Curious, Andrew leaned forward, but when he reached out to touch Lucy’s head, the Siamang drew back, baring her teeth and chattering at him angrily. Remembering how he’d seen stories of chimpanzee attacks on TV, where supposedly tame animals had gnawed off the fingers or faces of their owners, Andrew shrank back in alarm.
“She doesn’t like that,” Alice said.
“You said it was okay.”
“No. I said you can feel it. I meant a physical capability, not that you should try. You’re doing that hearing-not-listening thing again.”
He scowled at her but she didn’t look up from the game board. For her part, Lucy relaxed, her lips covering her teeth again as she resumed the game. After a moment, during which the ape moved her piece one orange square, Alice said, “Suzette told me you like to count trees.”
He pondered this for a moment, then laughed. “I don’t know that I like it, but I do it, yeah. It’s part of my job. The company I work for, we get hired to count trees, catalog different species by acreage. That way, the people who own the land the trees are on can decide which ones, if any, they want to have cut down.”
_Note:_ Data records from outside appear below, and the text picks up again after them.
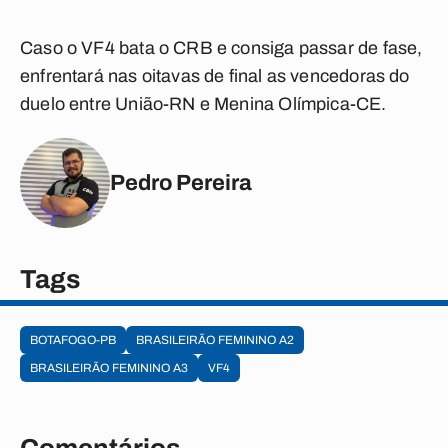
Caso o VF4 bata o CRB e consiga passar de fase,
enfrentará nas oitavas de final as vencedoras do
duelo entre União-RN e Menina Olímpica-CE.
Pedro Pereira
Tags
BOTAFOGO-PB
BRASILEIRÃO FEMININO A2
BRASILEIRÃO FEMININO A3
VF4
“What’s it called?” she asked.
“My job? I’m a forestry consultant.”
Her attention returned to the game. “Maybe I can be one some day.”
Willing to bet this wasn’t an aspiration many kids shared, Andrew smiled. “Maybe.”
When they had finished several games of Candyland, Alice led Lucy by the hand back to her cage. Andrew walked slowly down the row of crates while the monkeys inside chattered and reached for him, anxious and eager. “What does your dad do with all of them?” he asked Alice, again thinking of PACA, the animal activists who had targeted Moore’s New England home.
“He uses them to test different kinds of medicines,” she replied, closing the gate once Lucy had clambered inside her crate. Punching the key pad, she locked it once more. “Things to make their brains grow.”
She’d mentioned this before, that this was what had happened to Lucy’s face, why she had the disfiguring growths and the cross-section of her skull had been remained. Her brain grew too big for her head.
“Why?” he asked, bewildered and somewhat disturbed.
Alice walked past him, heading for the door. Catching him by the hand, she gave him a tug not in the direction of the entrance, from which they’d originally come, but the opposite way, deeper into the lab. “Come on. I’ll show you.”
American Geneticist Wins Nobel Prize in Medicine.
Andrew studied this headline for a long, surprised moment, then the grainy black-and-white headshot of Dr. Moore that ran beneath it. The dateline for the newspaper article, which had been laminated before its inclusion in a large scrapbook of similar clippings, was three years ago.